Николай Иванович Греч — редактор-издатель журнала «Сын отечества», высокий, сухопарый, в круглых очках, сказал Рылееву, четко выговаривая каждое слово, как учитель при диктовке (Греч действительно много лет учительствовал в гимназии):
— Уважаемый Кондратий Федорович, надеюсь, у вас найдется что-либо из стихов или прозы для «Сына отечества». По четвергам у меня собираются литераторы, прошу пожаловать.
Греч кивнул и отошел.
— Нынче Греч неразговорчив, — шепнул Измайлов Рылееву. — Государь почему-то считает его причастным к семеновской истории, поэтому он озабочен придумыванием способа, как бы оправдаться в глазах государя.
Во все время, пока Рылеев разговаривал то с одним, то с другим, он чувствовал на себе взгляд тучного, с одутловатым лицом мужчины лет тридцати. Когда они встречались глазами, мужчина улыбался.
Толстяк подошел к Рылееву после всех:
— Фаддей Венедиктович Булгарин. Позвольте и мне выразить восхищение вашими смелыми стихами. Я сам пишу в сатирическом роде и даже, служа в армии, имел от этого большие неприятности.

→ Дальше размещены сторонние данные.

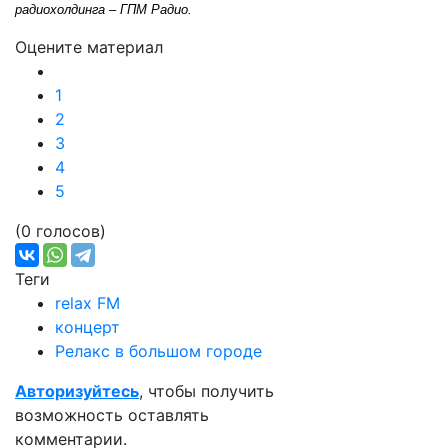
радиохолдинга – ГПМ Радио.
Оцените материал
1
2
3
4
5
(0 голосов)
Теги
relax FM
концерт
Релакс в большом городе
Авторизуйтесь
, чтобы получить
возможность оставлять
комментарии.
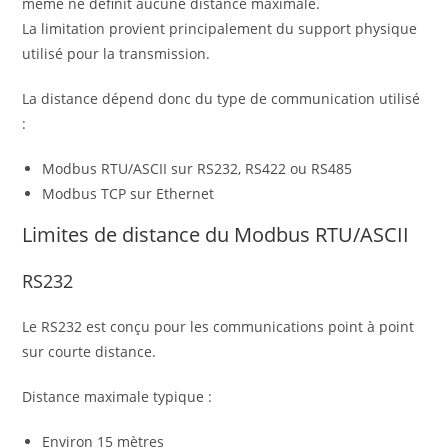
même ne définit aucune distance maximale.
La limitation provient principalement du support physique
utilisé pour la transmission.
La distance dépend donc du type de communication utilisé
:
Modbus RTU/ASCII sur RS232, RS422 ou RS485
Modbus TCP sur Ethernet
Limites de distance du Modbus RTU/ASCII
RS232
Le RS232 est conçu pour les communications point à point
sur courte distance.
Distance maximale typique :
Environ 15 mètres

— К сожалению, не читал ничего из ваших сочинений.
— Я — поляк и пишу по-польски.
— Стоя в Виленской губернии, я познакомился с польским языком.
— Так я дам вам мою сатиру «Путь к счастию», разговор поэта с богачом. Может быть, переведете ее на русский язык.

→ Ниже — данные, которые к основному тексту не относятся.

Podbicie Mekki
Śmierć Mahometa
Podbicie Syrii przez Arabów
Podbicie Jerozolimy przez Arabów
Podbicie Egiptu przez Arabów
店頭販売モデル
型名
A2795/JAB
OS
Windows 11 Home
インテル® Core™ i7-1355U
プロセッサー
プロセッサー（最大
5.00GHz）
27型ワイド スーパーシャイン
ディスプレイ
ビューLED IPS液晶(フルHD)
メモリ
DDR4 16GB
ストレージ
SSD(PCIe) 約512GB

— Польщен вашим доверием, любезнейший Фаддей Венедиктович. Однако вы сами очень хорошо говорите по-русски.
— Неудивительно, я с младенчества воспитывался в России, в Первом кадетском корпусе, из которого выпущен в шестом году корнетом в Уланский его величества цесаревича полк.
— Так вы тот Булгарин, что был в корпусе! Я тоже кончал корпус, но в четырнадцатом.
— Значит, мы с тобой питомцы старого Бобра! Дай я тебя обниму, товарищ! — И Булгарин сжал Рылеева в неожиданно крепких объятьях. — К черту церемонии, нам ли, кадетам, считаться чинами и годами! Отныне я обижусь, если ты не будешь говорить мне «ты». Ах, черт, зовут к продолжению заседания! Поговорим после, ей-богу, я тебе смогу быть полезен, пока я тут верчусь, много кое-чего узнал. Вместе мы с тобой скорей пробьемся. Я слышал, тебя Греч приглашал, это очень хорошо, ты приглашением не манкируй: он, если обещал, напечатает. У него многие бывают, заведешь полезные знакомства.